Com uma trama objetiva e bem resolvida em mãos, Paul Feig mostra categoria ao atualizar a franquia também no aspecto visual. Apesar das cores lúdicas e da proposta aventureira, o realizador investe numa abordagem mais arrepiante, valorizando a atmosfera de tensão ao investir em criaturas sombrias e autorais. Por mais que o novo Caça-Fantasmas não seja um filme assustador, é interessante ver o cuidado de Feig na construção do suspense, principalmente ao longo do envolvente primeiro ato. Fazendo um excelente uso dos recursos digitais, o diretor é igualmente habilidoso ao ampliar o arsenal das caçadoras. Indo além dos coloridos raios de neon, o longa abre um bem vindo espaço para as armas mais portáteis, com destaque para as pistolas explosivas, granadas de luz, trituradores de fantasmas e uma espécie "turbinada" de soco inglês. Desta forma, Feig consegue ampliar a variedade das sequências de ação, construindo um combinado de cenas ágeis, maiores e mais ambiciosas. Dentro do agitado clímax, inclusive, o realizador explora com brilhantismo as noções de escala, indo de embates mais individuais a destruição em larga escala com inesperada fluidez. Méritos que, diga-se de passagem, precisam ser divididos com a vibrante fotografia do virtuoso Robert D. Yeoman (O Grande Hotel Budapeste), impecável ao promover uma agradabilíssima mistura de cores. Feig, aliás, faz também um inspirado uso do 3-D, nos brindando com uma experiência completa e imersiva.

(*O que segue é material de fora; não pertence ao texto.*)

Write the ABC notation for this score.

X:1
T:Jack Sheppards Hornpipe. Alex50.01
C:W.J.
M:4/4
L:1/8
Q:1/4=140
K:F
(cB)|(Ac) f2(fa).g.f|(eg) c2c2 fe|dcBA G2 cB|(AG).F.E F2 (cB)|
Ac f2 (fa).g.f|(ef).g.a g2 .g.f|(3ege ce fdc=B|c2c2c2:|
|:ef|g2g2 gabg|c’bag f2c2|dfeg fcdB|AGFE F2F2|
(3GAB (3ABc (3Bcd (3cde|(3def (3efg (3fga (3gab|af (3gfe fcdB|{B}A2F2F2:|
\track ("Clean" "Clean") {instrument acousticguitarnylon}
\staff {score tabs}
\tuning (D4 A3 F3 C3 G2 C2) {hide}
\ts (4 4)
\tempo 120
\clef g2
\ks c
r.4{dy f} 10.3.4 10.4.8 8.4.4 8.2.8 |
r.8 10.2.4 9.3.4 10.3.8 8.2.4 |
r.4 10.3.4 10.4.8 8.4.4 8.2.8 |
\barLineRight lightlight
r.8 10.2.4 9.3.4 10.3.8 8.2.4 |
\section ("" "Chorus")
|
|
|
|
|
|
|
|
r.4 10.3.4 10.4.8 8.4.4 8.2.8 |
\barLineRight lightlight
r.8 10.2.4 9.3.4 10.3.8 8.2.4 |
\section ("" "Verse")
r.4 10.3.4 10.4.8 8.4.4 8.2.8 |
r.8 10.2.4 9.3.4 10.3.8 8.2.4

Convivendo com pesadas críticas desde o lançamento do seu rejeitado primeiro trailer, as Caça-Fantasmas se revela uma refilmagem poderosa e absolutamente relevante. Mesmo diante deste cenário comercialmente nebuloso, Paul Feig se mantém fiel à sua proposta inicial ao remodelar uma cultuada franquia em prol de uma proposta igualitária e feminina, nos entregando um blockbuster capaz de empolgar e defender uma bandeira sem perder a sua universalidade. Ainda que esbarre em alguns pequenos deslizes, a maioria deles envolvendo o raso e subaproveitado antagonista, o longa encontra no talento do afiado novo quarteto a energia necessária para resgatar a essência cômica\aventureira do cultuado clássico de 1984. E isso sem precisar apelar para as genéricas concessões ao longa original.